Bear in mind that if communications break down around the overpaid employee’s salary, then you should be aware that they can issue an internal grievance procedure. This is why it’s so important to ensure you have accurate documentation, including relevant passages of your employee’s contract.

Prevention Of Overpaying Salaries

The best way to recover outstanding debts is to not incur any at all on your end. This can be done through a proactive approach to payroll management, such as:

  • Robust Payroll Systems – Investing in reliable software that is heavily peer-reviewed and can conduct automated calculations, tax deductions and the like. Examples of good payroll solutions are Sage 50 Cloud Payroll and Xero. Using cloud-based software results in a 27% reduction in payroll processing errors, according to the American Payroll Association (APA) in their 2023 payroll processing benchmark survey. Ensure that you comply with all updates, too.
  • Double Check Calculations – Create a dedicated checklist that will check over all important payroll elements, such as salary, deductions etc., and ensure separate reviews to sign off on each calculation. This is an involved approach, but it can outright kill any chance of miscalculations as your fault. If this is too much, then consider ensuring your payroll scheme is using data validation rules, and flagging issues that the software sees, such as being paid for more hours than there are in a month.
  • Regular Payroll Audits – Internal audits being conducted annually is a recommendation made by the UK’s National Audit Office. These audits are not to check if incorrect payments have been made, but rather to identify weaknesses that you can action. External payroll audits are also a good idea, although there’s not much need to do it any more than once every few years.
  • Clear Communication with Employees – Ensuring that all who work for you know their salaries is a vital piece of ensuring that everyone knows what goes into their pay. This can be easily broken down using short videos or, an IT industry favourite – infographics. This can empower employees to find faults on their own, as the Chartered Institute of Payroll Professionals found that 80% of employees find payslips hard to understand.

•••

- [Exercise]: Reproduce word for word the stretch of the payroll text from "Bear in mind" through "your employee’s contract.". The stored items that come next have no connection to the payroll text.

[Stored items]
•••

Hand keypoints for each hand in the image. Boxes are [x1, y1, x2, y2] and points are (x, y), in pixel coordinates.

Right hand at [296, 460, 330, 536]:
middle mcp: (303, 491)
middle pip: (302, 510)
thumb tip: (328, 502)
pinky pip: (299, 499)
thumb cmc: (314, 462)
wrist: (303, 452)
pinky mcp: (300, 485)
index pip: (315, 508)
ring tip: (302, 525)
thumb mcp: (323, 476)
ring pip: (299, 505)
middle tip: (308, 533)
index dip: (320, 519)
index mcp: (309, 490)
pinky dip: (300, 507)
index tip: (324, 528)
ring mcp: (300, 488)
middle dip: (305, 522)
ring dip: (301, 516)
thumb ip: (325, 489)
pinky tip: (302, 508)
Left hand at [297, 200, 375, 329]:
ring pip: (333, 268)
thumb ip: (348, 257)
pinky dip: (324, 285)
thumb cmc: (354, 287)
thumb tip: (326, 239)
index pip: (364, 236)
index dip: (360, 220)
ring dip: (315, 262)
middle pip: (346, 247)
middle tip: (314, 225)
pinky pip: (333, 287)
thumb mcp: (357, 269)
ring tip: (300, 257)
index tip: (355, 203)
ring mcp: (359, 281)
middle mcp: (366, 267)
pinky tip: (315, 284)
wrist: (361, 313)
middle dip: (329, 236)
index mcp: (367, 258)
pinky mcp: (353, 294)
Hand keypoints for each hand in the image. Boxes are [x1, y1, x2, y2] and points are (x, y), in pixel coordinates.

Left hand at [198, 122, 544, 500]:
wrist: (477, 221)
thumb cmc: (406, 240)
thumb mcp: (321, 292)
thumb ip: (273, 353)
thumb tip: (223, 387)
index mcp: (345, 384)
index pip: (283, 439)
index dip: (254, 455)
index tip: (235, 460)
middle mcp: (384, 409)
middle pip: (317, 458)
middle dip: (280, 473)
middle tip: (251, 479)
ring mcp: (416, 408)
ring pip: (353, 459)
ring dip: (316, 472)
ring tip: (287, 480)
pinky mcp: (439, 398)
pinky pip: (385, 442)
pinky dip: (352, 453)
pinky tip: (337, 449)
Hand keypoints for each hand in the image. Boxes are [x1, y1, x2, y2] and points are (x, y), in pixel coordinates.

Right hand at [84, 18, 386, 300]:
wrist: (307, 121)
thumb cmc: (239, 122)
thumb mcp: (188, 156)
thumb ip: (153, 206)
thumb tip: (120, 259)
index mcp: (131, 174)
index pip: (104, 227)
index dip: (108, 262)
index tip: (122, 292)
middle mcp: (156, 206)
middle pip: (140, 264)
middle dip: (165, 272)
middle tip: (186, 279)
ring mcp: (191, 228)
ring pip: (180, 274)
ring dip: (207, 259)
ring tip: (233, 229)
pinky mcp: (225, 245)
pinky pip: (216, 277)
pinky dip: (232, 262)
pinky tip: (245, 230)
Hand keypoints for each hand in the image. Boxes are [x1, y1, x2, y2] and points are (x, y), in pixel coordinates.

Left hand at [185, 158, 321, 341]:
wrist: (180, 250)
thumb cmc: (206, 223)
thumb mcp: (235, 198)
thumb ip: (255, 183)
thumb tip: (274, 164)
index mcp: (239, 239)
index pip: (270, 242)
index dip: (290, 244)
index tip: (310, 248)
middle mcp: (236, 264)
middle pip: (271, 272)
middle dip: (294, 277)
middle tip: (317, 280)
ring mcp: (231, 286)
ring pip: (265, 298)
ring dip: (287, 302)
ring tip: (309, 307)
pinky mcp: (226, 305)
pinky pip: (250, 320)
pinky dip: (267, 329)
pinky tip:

•••

- [Exercise response]:
Bear in mind that if communications break down around the overpaid employee’s salary, then you should be aware that they can issue an internal grievance procedure. This is why it’s so important to ensure you have accurate documentation, including relevant passages of your employee’s contract.